In Section 10.2 we used the Corr/Regression applet to perform a simulation-based test for a correlation coefficient. Doing the simulation-based test for the slope of the regression line is extremely similar. The only difference is that we use the slope as our statistic instead of the correlation coefficient. The applet has a radio button to select to switch from one statistic to the other.

- Paste the data, handwidth, in the Corr/Regression applet and make a scatterplot. Describe the direction, form, and strength of the scatterplot.

. Use the applet to determine the least squares regression line for predicting estimated weight based on hand width. What is the value of the slope of the regression line? What does this number imply in terms of hand width and estimated weight?

- You should have found a negative association between hand width and estimated weight of the bean bag in the sample. The question, however, is if there were no association between hand width and the weight of an object in the population, how likely is it that we would get a slope as small (as far below zero) as we did. Let’s apply the 3S strategy.

a. Statistic: What is the value of the slope in the sample?

b. Simulate: To simulate you can use the same general approach we used for correlation in Section 10.2. Explain how you would conduct the approach by hand. Assume you have 46 slips of paper with the sample hand widths written on them and 46 slips of paper with the perceived weight values written on them.

Strength of evidence: Explain how you will calculate the strength of evidence in support of

the conjecture that people with larger hands tend to perceive less weight in the bean bags.

- Now let’s complete a test of significance.

a. Let’s shuffle the response variable (estimated weight) and see what we get for sample slope values when we break the association between the data pairs. Use the applet to do this five times and write down the five simulated slopes you get. Are any of them as small as or smaller than the value of the actual sample slope?

b. Now do at least 1,000 shuffles with the applet and find the p-value.

c. Click on Plot in the Shuffle Options section of the applet. T is will now display each of the 1,000 simulated regression lines (in blue). Describe the behavior of the 1,000 regression lines across the different shuffles (see FAQ 10.4.1 for some discussion about this). - d. Explain what your p-value measures in the context of the study.
- e. Can we conclude that there is strong evidence of a genuine negative association between hand width and estimated weight of the object in the population?
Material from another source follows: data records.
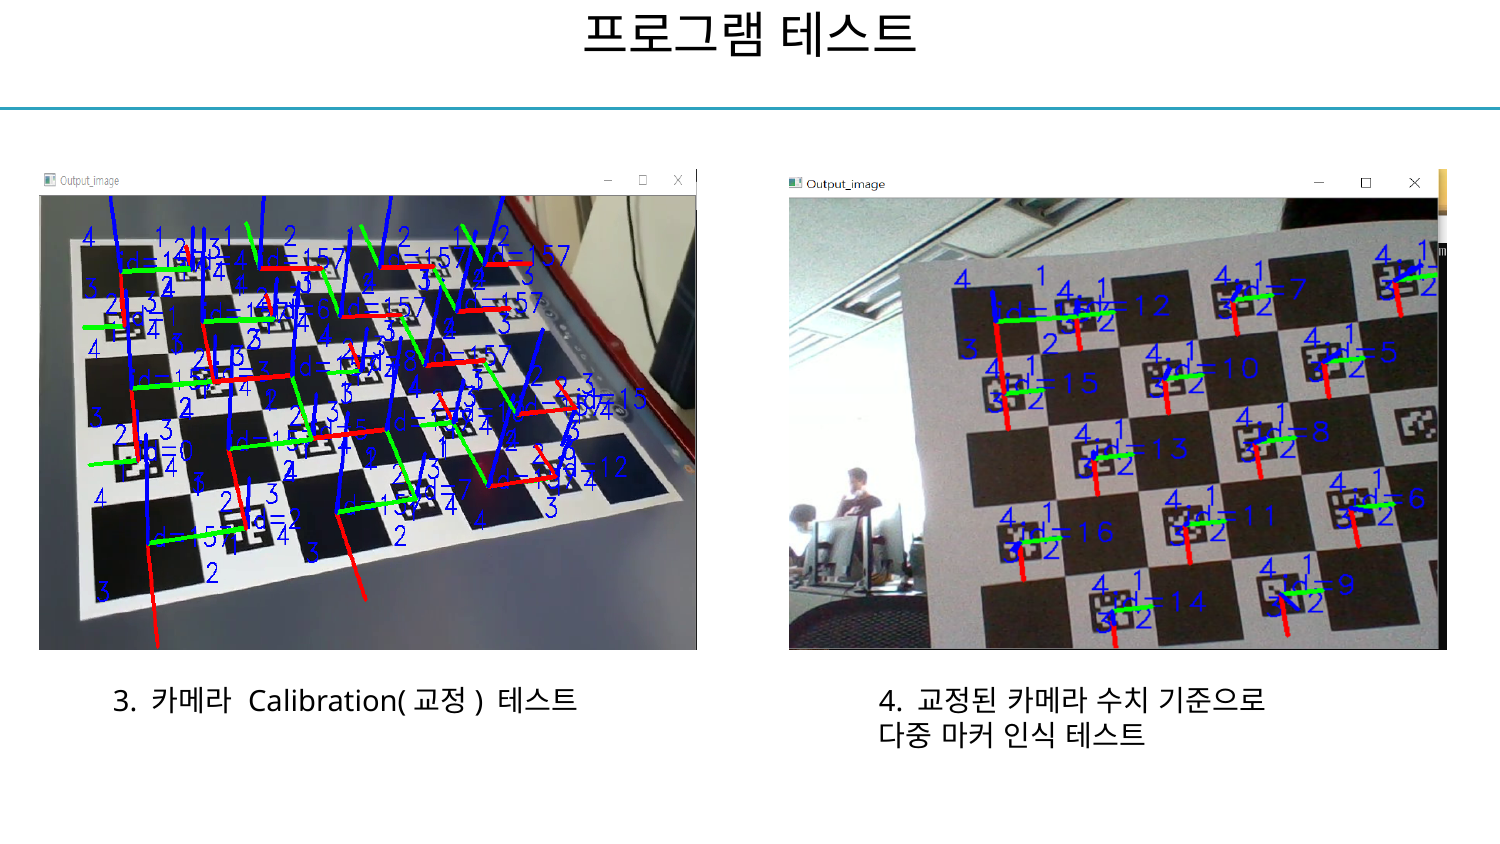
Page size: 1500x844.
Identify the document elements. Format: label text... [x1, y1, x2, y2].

picture [789, 168, 1447, 650]
text_box 3. 카메라 Calibration(교정) 테스트 [98, 674, 639, 725]
picture [39, 168, 698, 650]
text_box 프로그램 테스트 [567, 0, 933, 71]
text_box 4. 교정된 카메라 수치 기준으로 다중 마커 인식 테스트 [864, 674, 1317, 760]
What is the point of averages?

As you did in Section 10.2, find the p-value corresponding to the correlation coefficient. How does this p-value compare with the p-value corresponding to the slope? (Note: You should have the p-value for the slope in #5(d).)

The sample used here was not a random sample. The article just said that the researchers obtained data on 46 participants.

a. Describe the population to which we could legitimately make our inference. Explain your reasoning.

b. Can we conclude that having smaller hands causes a person to estimate the weight of the bean bag to be larger? Explain your answer.